Aim of the exercise: The records below are to be restated word for word; their pictures are not.

※

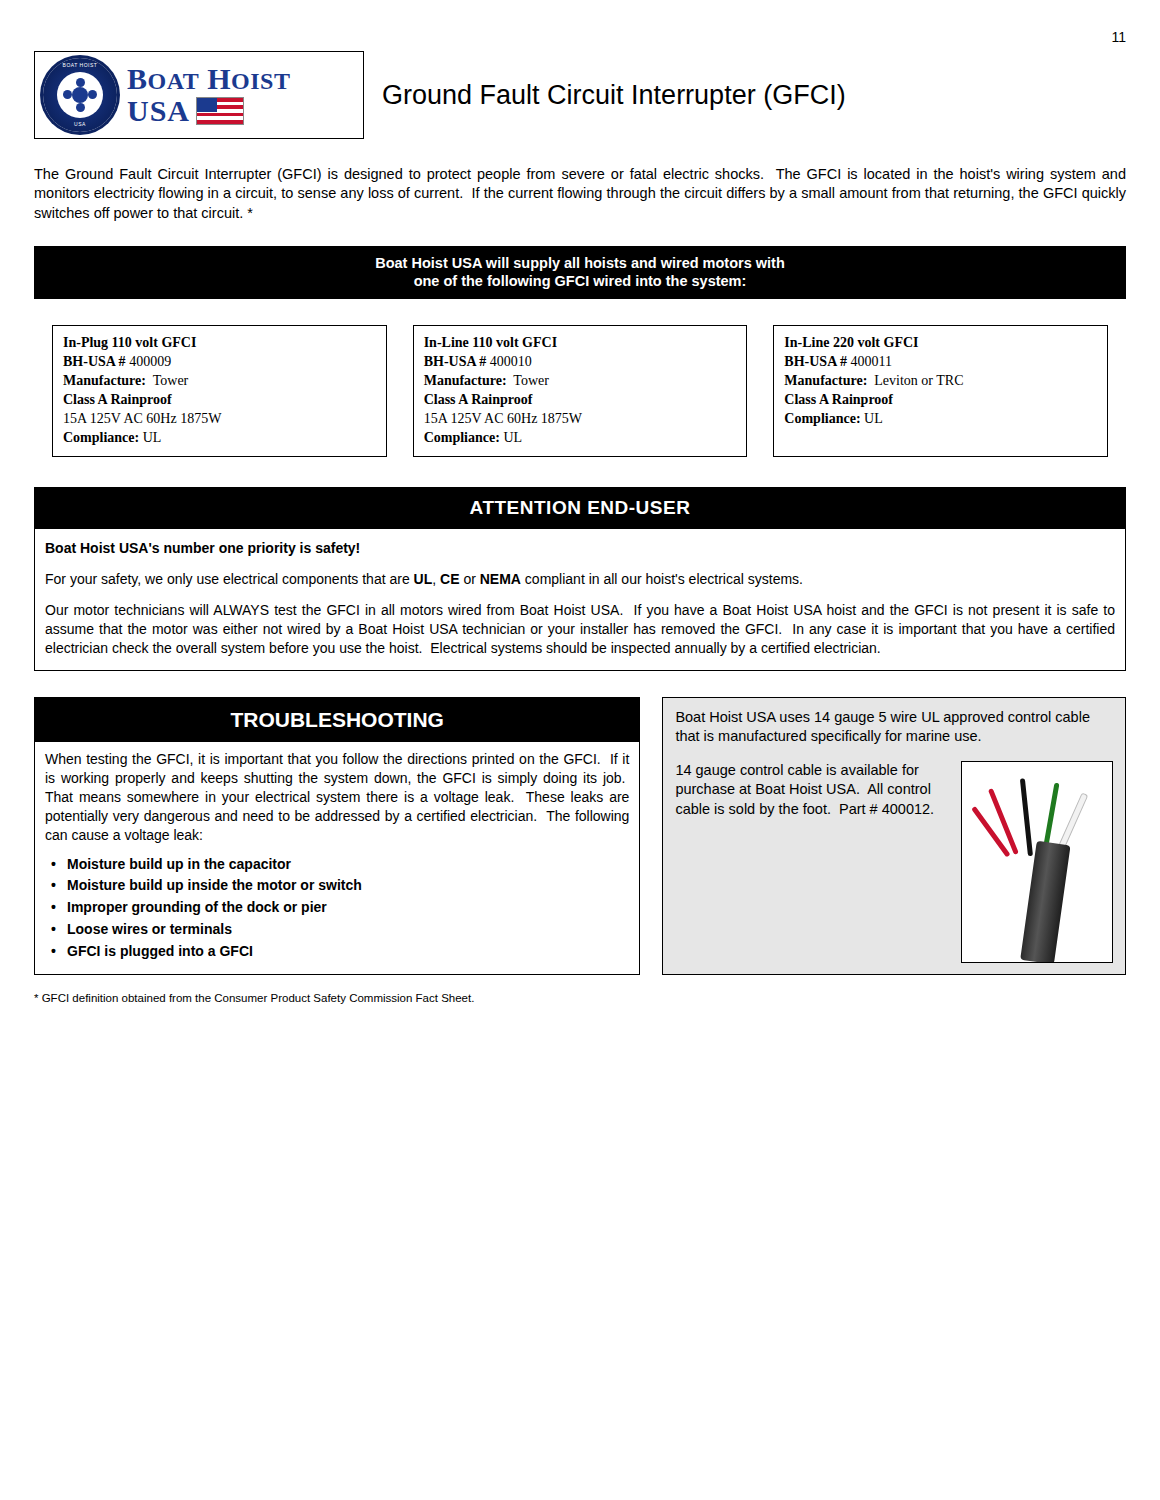11
BOAT HOIST USA
BOAT HOIST
USA
Ground Fault Circuit Interrupter (GFCI)
The Ground Fault Circuit Interrupter (GFCI) is designed to protect people from severe or fatal electric shocks. The GFCI is located in the hoist's wiring system and monitors electricity flowing in a circuit, to sense any loss of current. If the current flowing through the circuit differs by a small amount from that returning, the GFCI quickly switches off power to that circuit. *
Boat Hoist USA will supply all hoists and wired motors with
one of the following GFCI wired into the system:
In-Plug 110 volt GFCI
BH-USA # 400009
Manufacture: Tower
Class A Rainproof
15A 125V AC 60Hz 1875W
Compliance: UL
In-Line 110 volt GFCI
BH-USA # 400010
Manufacture: Tower
Class A Rainproof
15A 125V AC 60Hz 1875W
Compliance: UL
In-Line 220 volt GFCI
BH-USA # 400011
Manufacture: Leviton or TRC
Class A Rainproof
Compliance: UL
ATTENTION END-USER
Boat Hoist USA's number one priority is safety!
For your safety, we only use electrical components that are UL, CE or NEMA compliant in all our hoist's electrical systems.
Our motor technicians will ALWAYS test the GFCI in all motors wired from Boat Hoist USA. If you have a Boat Hoist USA hoist and the GFCI is not present it is safe to assume that the motor was either not wired by a Boat Hoist USA technician or your installer has removed the GFCI. In any case it is important that you have a certified electrician check the overall system before you use the hoist. Electrical systems should be inspected annually by a certified electrician.
TROUBLESHOOTING
When testing the GFCI, it is important that you follow the directions printed on the GFCI. If it is working properly and keeps shutting the system down, the GFCI is simply doing its job. That means somewhere in your electrical system there is a voltage leak. These leaks are potentially very dangerous and need to be addressed by a certified electrician. The following can cause a voltage leak:
Moisture build up in the capacitor
Moisture build up inside the motor or switch
Improper grounding of the dock or pier
Loose wires or terminals
GFCI is plugged into a GFCI
Boat Hoist USA uses 14 gauge 5 wire UL approved control cable that is manufactured specifically for marine use.
14 gauge control cable is available for purchase at Boat Hoist USA. All control cable is sold by the foot. Part # 400012.
* GFCI definition obtained from the Consumer Product Safety Commission Fact Sheet.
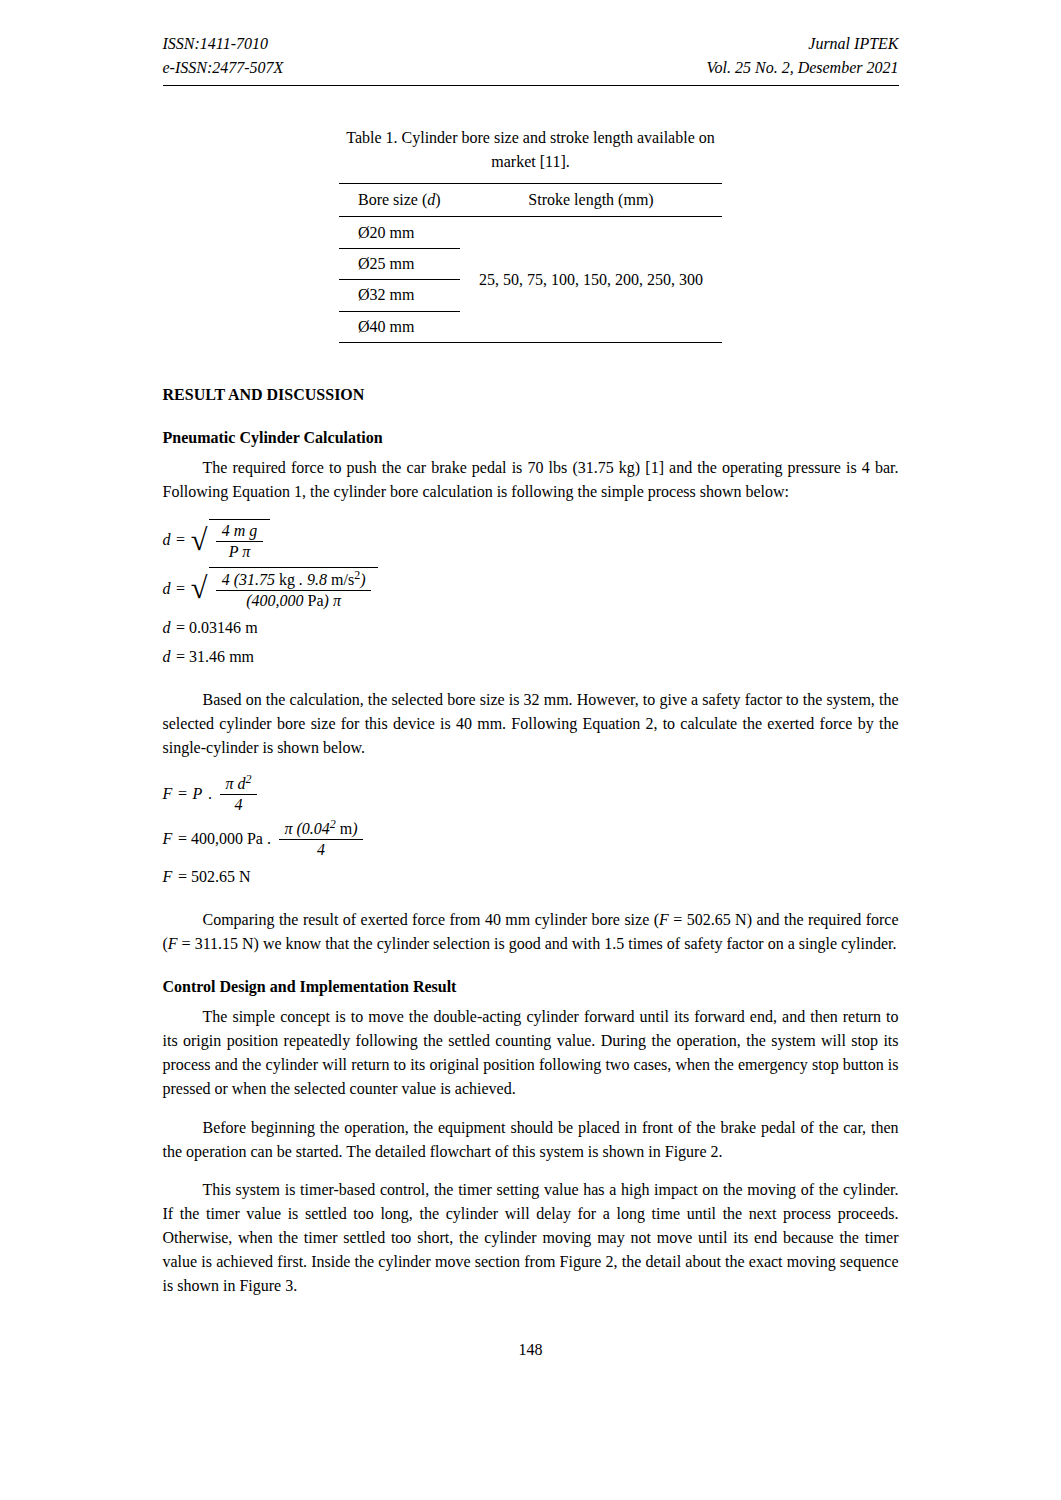ISSN:1411-7010
e-ISSN:2477-507X
Jurnal IPTEK
Vol. 25 No. 2, Desember 2021
Table 1. Cylinder bore size and stroke length available on market [11].
| Bore size ( d ) | Stroke length (mm) |
| --- | --- |
| Ø20 mm | 25, 50, 75, 100, 150, 200, 250, 300 |
| Ø25 mm |
| Ø32 mm |
| Ø40 mm |
RESULT AND DISCUSSION
Pneumatic Cylinder Calculation
The required force to push the car brake pedal is 70 lbs (31.75 kg) [1] and the operating pressure is 4 bar. Following Equation 1, the cylinder bore calculation is following the simple process shown below:
d= √ 4 m g P π
d= √ 4 (31.75 kg . 9.8 m/s2) (400,000 Pa) π
d= 0.03146 m
d= 31.46 mm
Based on the calculation, the selected bore size is 32 mm. However, to give a safety factor to the system, the selected cylinder bore size for this device is 40 mm. Following Equation 2, to calculate the exerted force by the single-cylinder is shown below.
F=P. π d2 4
F= 400,000 Pa . π (0.042 m) 4
F= 502.65 N
Comparing the result of exerted force from 40 mm cylinder bore size (F = 502.65 N) and the required force (F = 311.15 N) we know that the cylinder selection is good and with 1.5 times of safety factor on a single cylinder.
Control Design and Implementation Result
The simple concept is to move the double-acting cylinder forward until its forward end, and then return to its origin position repeatedly following the settled counting value. During the operation, the system will stop its process and the cylinder will return to its original position following two cases, when the emergency stop button is pressed or when the selected counter value is achieved.
Before beginning the operation, the equipment should be placed in front of the brake pedal of the car, then the operation can be started. The detailed flowchart of this system is shown in Figure 2.
This system is timer-based control, the timer setting value has a high impact on the moving of the cylinder. If the timer value is settled too long, the cylinder will delay for a long time until the next process proceeds. Otherwise, when the timer settled too short, the cylinder moving may not move until its end because the timer value is achieved first. Inside the cylinder move section from Figure 2, the detail about the exact moving sequence is shown in Figure 3.
148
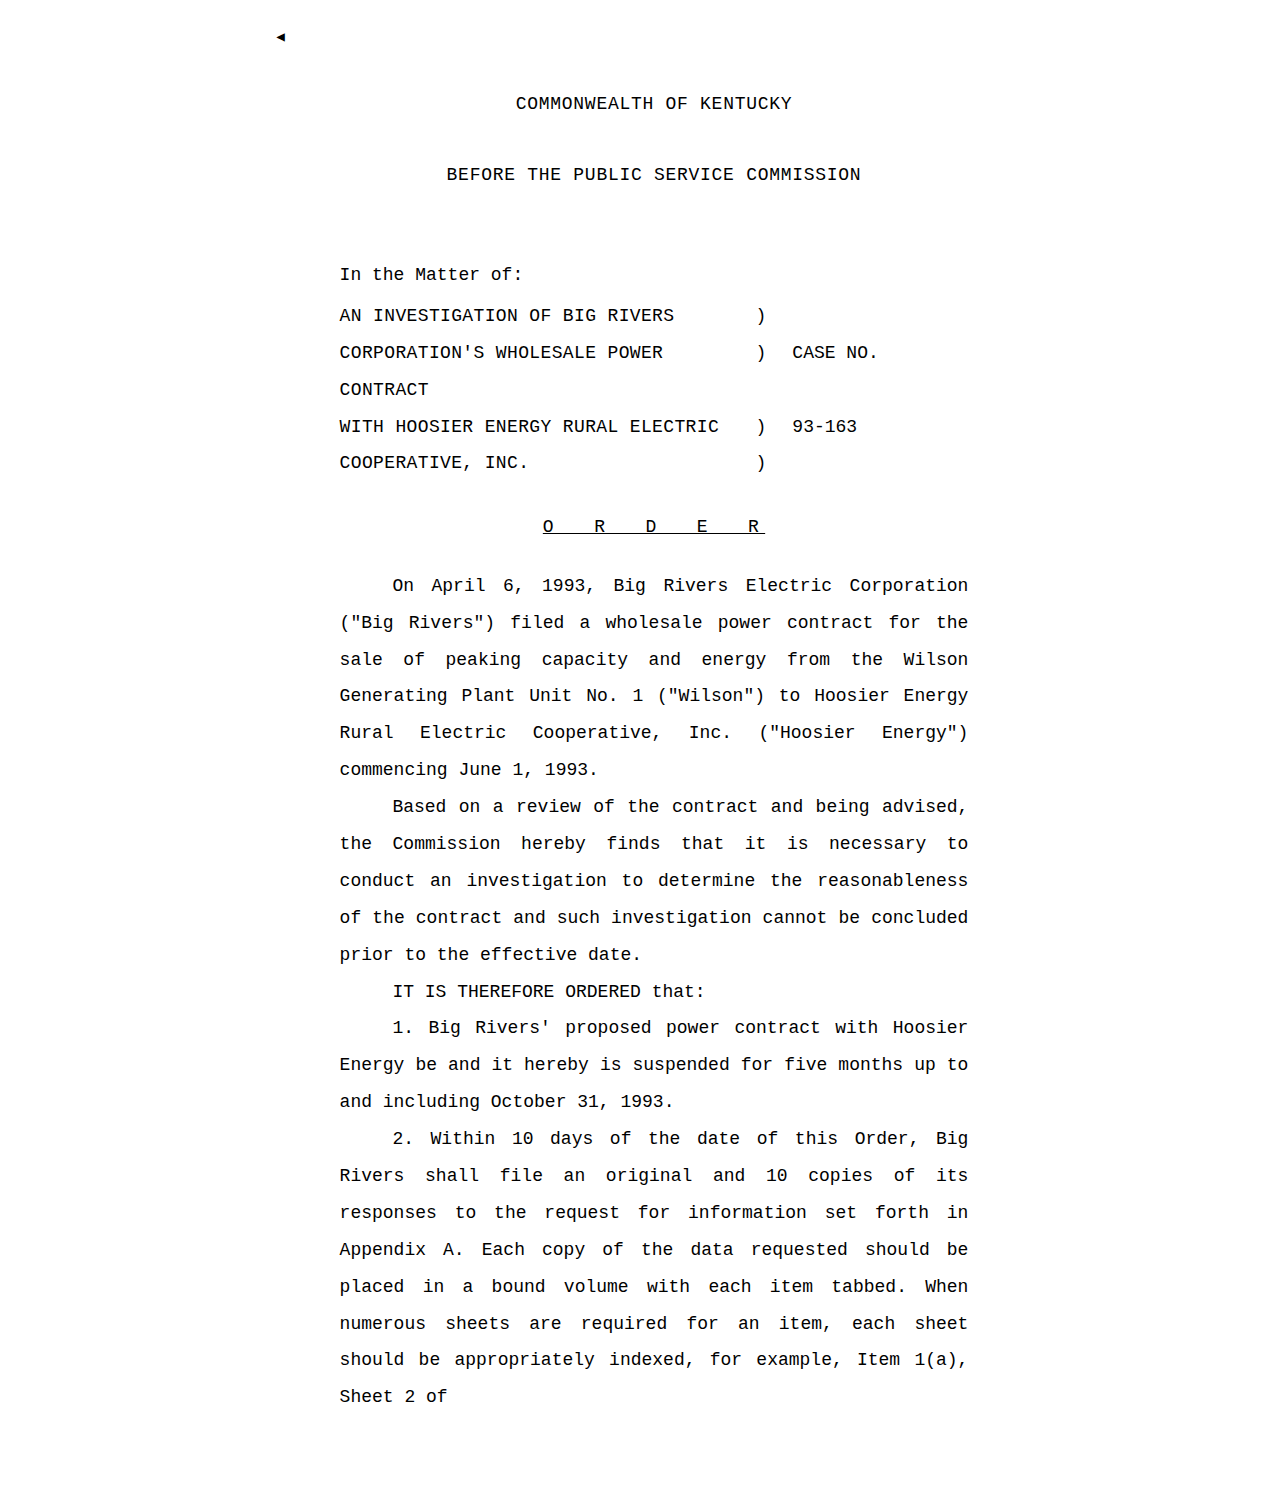◂
COMMONWEALTH OF KENTUCKY
BEFORE THE PUBLIC SERVICE COMMISSION
In the Matter of:
| AN INVESTIGATION OF BIG RIVERS | ) | |
| CORPORATION'S WHOLESALE POWER CONTRACT | ) | CASE NO. |
| WITH HOOSIER ENERGY RURAL ELECTRIC | ) | 93-163 |
| COOPERATIVE, INC. | ) | |
O R D E R
On April 6, 1993, Big Rivers Electric Corporation ("Big Rivers") filed a wholesale power contract for the sale of peaking capacity and energy from the Wilson Generating Plant Unit No. 1 ("Wilson") to Hoosier Energy Rural Electric Cooperative, Inc. ("Hoosier Energy") commencing June 1, 1993.
Based on a review of the contract and being advised, the Commission hereby finds that it is necessary to conduct an investigation to determine the reasonableness of the contract and such investigation cannot be concluded prior to the effective date.
IT IS THEREFORE ORDERED that:
1. Big Rivers' proposed power contract with Hoosier Energy be and it hereby is suspended for five months up to and including October 31, 1993.
2. Within 10 days of the date of this Order, Big Rivers shall file an original and 10 copies of its responses to the request for information set forth in Appendix A. Each copy of the data requested should be placed in a bound volume with each item tabbed. When numerous sheets are required for an item, each sheet should be appropriately indexed, for example, Item 1(a), Sheet 2 of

※

Solution to this exercise:
11
BOAT HOIST USA
BOAT HOIST
USA
Ground Fault Circuit Interrupter (GFCI)
The Ground Fault Circuit Interrupter (GFCI) is designed to protect people from severe or fatal electric shocks. The GFCI is located in the hoist's wiring system and monitors electricity flowing in a circuit, to sense any loss of current. If the current flowing through the circuit differs by a small amount from that returning, the GFCI quickly switches off power to that circuit. *
Boat Hoist USA will supply all hoists and wired motors with
one of the following GFCI wired into the system:
In-Plug 110 volt GFCI
BH-USA # 400009
Manufacture: Tower
Class A Rainproof
15A 125V AC 60Hz 1875W
Compliance: UL
In-Line 110 volt GFCI
BH-USA # 400010
Manufacture: Tower
Class A Rainproof
15A 125V AC 60Hz 1875W
Compliance: UL
In-Line 220 volt GFCI
BH-USA # 400011
Manufacture: Leviton or TRC
Class A Rainproof
Compliance: UL
ATTENTION END-USER
Boat Hoist USA's number one priority is safety!
For your safety, we only use electrical components that are UL, CE or NEMA compliant in all our hoist's electrical systems.
Our motor technicians will ALWAYS test the GFCI in all motors wired from Boat Hoist USA. If you have a Boat Hoist USA hoist and the GFCI is not present it is safe to assume that the motor was either not wired by a Boat Hoist USA technician or your installer has removed the GFCI. In any case it is important that you have a certified electrician check the overall system before you use the hoist. Electrical systems should be inspected annually by a certified electrician.
TROUBLESHOOTING
When testing the GFCI, it is important that you follow the directions printed on the GFCI. If it is working properly and keeps shutting the system down, the GFCI is simply doing its job. That means somewhere in your electrical system there is a voltage leak. These leaks are potentially very dangerous and need to be addressed by a certified electrician. The following can cause a voltage leak:
Moisture build up in the capacitor
Moisture build up inside the motor or switch
Improper grounding of the dock or pier
Loose wires or terminals
GFCI is plugged into a GFCI
Boat Hoist USA uses 14 gauge 5 wire UL approved control cable that is manufactured specifically for marine use.
14 gauge control cable is available for purchase at Boat Hoist USA. All control cable is sold by the foot. Part # 400012.
* GFCI definition obtained from the Consumer Product Safety Commission Fact Sheet.
ISSN:1411-7010
e-ISSN:2477-507X
Jurnal IPTEK
Vol. 25 No. 2, Desember 2021
Table 1. Cylinder bore size and stroke length available on market [11].
| Bore size ( d ) | Stroke length (mm) |
| --- | --- |
| Ø20 mm | 25, 50, 75, 100, 150, 200, 250, 300 |
| Ø25 mm |
| Ø32 mm |
| Ø40 mm |
RESULT AND DISCUSSION
Pneumatic Cylinder Calculation
The required force to push the car brake pedal is 70 lbs (31.75 kg) [1] and the operating pressure is 4 bar. Following Equation 1, the cylinder bore calculation is following the simple process shown below:
d= √ 4 m g P π
d= √ 4 (31.75 kg . 9.8 m/s2) (400,000 Pa) π
d= 0.03146 m
d= 31.46 mm
Based on the calculation, the selected bore size is 32 mm. However, to give a safety factor to the system, the selected cylinder bore size for this device is 40 mm. Following Equation 2, to calculate the exerted force by the single-cylinder is shown below.
F=P. π d2 4
F= 400,000 Pa . π (0.042 m) 4
F= 502.65 N
Comparing the result of exerted force from 40 mm cylinder bore size (F = 502.65 N) and the required force (F = 311.15 N) we know that the cylinder selection is good and with 1.5 times of safety factor on a single cylinder.
Control Design and Implementation Result
The simple concept is to move the double-acting cylinder forward until its forward end, and then return to its origin position repeatedly following the settled counting value. During the operation, the system will stop its process and the cylinder will return to its original position following two cases, when the emergency stop button is pressed or when the selected counter value is achieved.
Before beginning the operation, the equipment should be placed in front of the brake pedal of the car, then the operation can be started. The detailed flowchart of this system is shown in Figure 2.
This system is timer-based control, the timer setting value has a high impact on the moving of the cylinder. If the timer value is settled too long, the cylinder will delay for a long time until the next process proceeds. Otherwise, when the timer settled too short, the cylinder moving may not move until its end because the timer value is achieved first. Inside the cylinder move section from Figure 2, the detail about the exact moving sequence is shown in Figure 3.
148
◂
COMMONWEALTH OF KENTUCKY
BEFORE THE PUBLIC SERVICE COMMISSION
In the Matter of:
| AN INVESTIGATION OF BIG RIVERS | ) | |
| CORPORATION'S WHOLESALE POWER CONTRACT | ) | CASE NO. |
| WITH HOOSIER ENERGY RURAL ELECTRIC | ) | 93-163 |
| COOPERATIVE, INC. | ) | |
O R D E R
On April 6, 1993, Big Rivers Electric Corporation ("Big Rivers") filed a wholesale power contract for the sale of peaking capacity and energy from the Wilson Generating Plant Unit No. 1 ("Wilson") to Hoosier Energy Rural Electric Cooperative, Inc. ("Hoosier Energy") commencing June 1, 1993.
Based on a review of the contract and being advised, the Commission hereby finds that it is necessary to conduct an investigation to determine the reasonableness of the contract and such investigation cannot be concluded prior to the effective date.
IT IS THEREFORE ORDERED that:
1. Big Rivers' proposed power contract with Hoosier Energy be and it hereby is suspended for five months up to and including October 31, 1993.
2. Within 10 days of the date of this Order, Big Rivers shall file an original and 10 copies of its responses to the request for information set forth in Appendix A. Each copy of the data requested should be placed in a bound volume with each item tabbed. When numerous sheets are required for an item, each sheet should be appropriately indexed, for example, Item 1(a), Sheet 2 of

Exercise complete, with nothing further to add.